We’re Back In Nature’s Overdraft, Again…
Yesterday, July 29th 2021, marked World Overshoot Day. You may be familiar with the concept from previous years, but if not let me explain:
World Overshoot Day marks the day in the calendar each year in which as a global population we have used up as much natural resource as the Earth can regenerate in one year. In essence, it’s the point at which we are now taking resources from the future. The exact date is calculated by the Global Footprint Network by evaluating the planet’s Biocapacity and dividing it by humanity’s Ecological Footprint, then multiplying it by 365. The result for 2021, day 210 = July 29th.
This date is a rather stark and clear-cut view on our overconsumption of the resources Earth provides. Climate issues are often hard to visualise for anyone outside of the researchers studying it due to the vast and complicated science behind it. Putting a date on when we’ve used up our lot for the year however, makes it much more digestible. They also state that this year we will therefore use 1.7 Earth’s worth of resource.
It’s safe to say, that’s not a positive. We are borrowing from the future. As with your bank overdraft, that debt will come knocking. Across the world, it already is. This past couple months has shown Nature’s debt collector ramping up its knocks on the door already. From the heat dome over West Canada, causing record high temperatures, to the flash floods in Belgium and West Germany destroying homes, livelihoods and taking over 150 lives. You have likely seen footage of citizens in China waist high in flood water on the subways, or of raging wildfires in California. Us Brits have felt some of the impacts too, though luckily not as severe. We have seen floods followed a short-sharp blistering heatwave before returning once more to flash floods, also filling up Underground stations in London. This is the rich, global north and we’re finally feeling the impacts that poorer nations have been facing for a decade or more. No one likes to see a debt collector, and Mother Nature’s is even more terrifying.
So, how are doing? How does this year’s date compare to previous?
Well, last year was a blip due to the vast number of lockdowns halting industries across the globe which resulted in an Overshoot Day of August 22nd. However, we’re back to where we were in 2019 now which held its Overshoot Day on July 26th. It’s important to note that Global Footprint Network re-evaluate the dates for every year back to 1970 every year as the science and understanding of climate change develops.
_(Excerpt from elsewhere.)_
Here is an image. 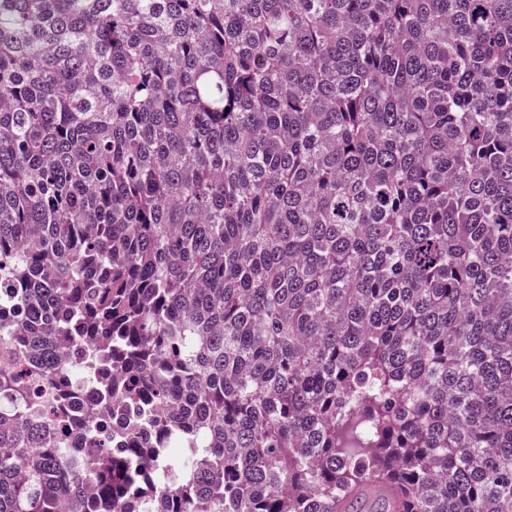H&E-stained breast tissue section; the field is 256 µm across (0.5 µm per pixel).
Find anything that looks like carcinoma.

1970’s Overshoot Day would’ve been on December 30th. As you can see in the graph they published, the date has rapidly moved forward since then - Though it has slowed down ever so slightly in the past decade. However, all that red, that’s our debt. We not only need to start reversing back up the calendar, we need to go beyond Dec 31st to start paying back our loan.
They also publish data on a per country basis. This instead takes the footprint of each nation and scales it up to what that would equate to if everyone were to live like that. Obviously, if a nation’s impact is less than Earth’s biocapacity then they are not included. I was surprised to see the United Kingdom as far along the calendar is, yet that reaction is rather telling. The UK is still on May 19th, meaning that if everyone were to live like we do we would need just over 2.7 Earth’s to sustain everyone.
Now I don’t want to leave you on a downer, clearly there is a lot that needs to be done but we have done impossible things before. There is a long road ahead of us, but we can pave the way. Our greatest abilities are those of foresight, innovation and care for each other. Sometimes it’s easy to look at the news and feel like the world is ruined, a mess of villainy but it’s not. For every natural disaster, act of violence or social injustice there is thousands if not tens of thousands of stories of people helping each other, collaborating to save natural wonder or campaigning for environmental or social justice - or even just making someone else smile or laugh. By taking that approach once more, working together for the greater good of everyone not the selfish desires of the few, we can move the date.